SNSなどインターネットで流布しているからといって、そういった画像や音楽を同じように投稿することは著作権違反に問われる場合があります。(サービスによってはニコ動のように著作権者(管理者)と包括的に調整している場合もあります) 必要な確認と注意を払ってください。
なお著作憲法上は「私的利用」が認められていますが、これには企業内で社内利用する場合は含まれていない判断が出ています。(東京地判昭和52年7月22日)
よって、本ガイドラインの対象者のアウトプットに関しては、著作権のある著作物の参照・転載・引用には全て確認が必須となります。

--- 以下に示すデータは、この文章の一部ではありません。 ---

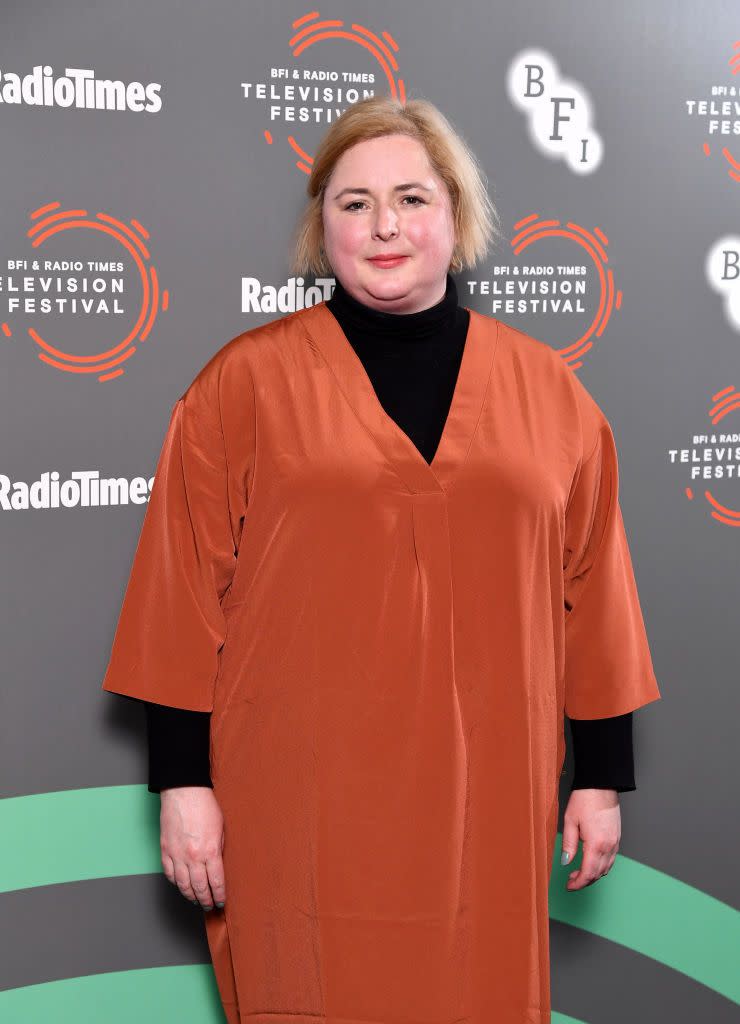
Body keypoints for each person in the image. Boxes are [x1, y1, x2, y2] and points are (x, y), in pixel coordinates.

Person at [101, 93, 661, 1024]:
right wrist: (183, 783)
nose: (384, 226)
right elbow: (179, 591)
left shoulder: (549, 393)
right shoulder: (243, 382)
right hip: (294, 794)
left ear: (456, 212)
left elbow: (595, 590)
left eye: (411, 197)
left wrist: (601, 776)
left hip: (492, 795)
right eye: (353, 203)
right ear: (322, 226)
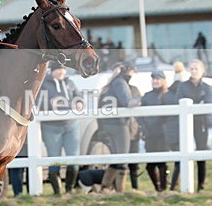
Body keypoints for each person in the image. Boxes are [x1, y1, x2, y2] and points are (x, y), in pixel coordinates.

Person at [79, 60, 139, 192]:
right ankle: (119, 191)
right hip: (119, 125)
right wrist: (141, 100)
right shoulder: (120, 83)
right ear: (128, 70)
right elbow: (128, 102)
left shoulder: (110, 84)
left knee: (116, 158)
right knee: (123, 159)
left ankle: (105, 187)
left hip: (108, 125)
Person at [39, 61, 83, 195]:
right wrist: (50, 103)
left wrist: (80, 102)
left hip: (71, 125)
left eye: (63, 70)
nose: (61, 72)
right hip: (51, 127)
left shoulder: (70, 82)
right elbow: (37, 101)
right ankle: (57, 192)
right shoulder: (43, 84)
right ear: (52, 70)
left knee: (73, 157)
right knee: (54, 158)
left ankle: (69, 190)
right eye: (58, 70)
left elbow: (78, 95)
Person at [176, 59, 212, 192]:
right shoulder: (183, 86)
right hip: (186, 123)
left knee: (201, 153)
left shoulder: (207, 87)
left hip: (201, 123)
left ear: (202, 70)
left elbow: (208, 104)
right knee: (183, 152)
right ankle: (180, 184)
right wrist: (198, 105)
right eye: (191, 69)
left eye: (196, 69)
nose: (193, 71)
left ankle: (201, 185)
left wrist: (196, 107)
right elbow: (179, 101)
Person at [139, 70, 169, 192]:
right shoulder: (147, 96)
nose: (155, 81)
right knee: (150, 165)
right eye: (153, 79)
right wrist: (144, 128)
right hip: (150, 134)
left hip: (162, 134)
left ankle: (163, 188)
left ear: (163, 80)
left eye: (158, 79)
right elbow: (140, 114)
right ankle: (157, 187)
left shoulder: (167, 95)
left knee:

勝手に他者の名前、顔を含む写真・映像、行動記録などを公開することは止めましょう。個人情報やプライバシー情報・侵害の観点で問題です。
投稿する側はコンテンツの充実・充足や盛り上がりの効果を期待してポジティブに考えがちですが、そもそもそういう”晒されること”を望まない人が一定数いることを覚えておきましょう。
ゆめみの社員だからという理由で、本人に断りもなく名前、メールアドレス、アカウント名、写真などを公開したり投稿しないようにしましょう。必ず本人の許可を得てください。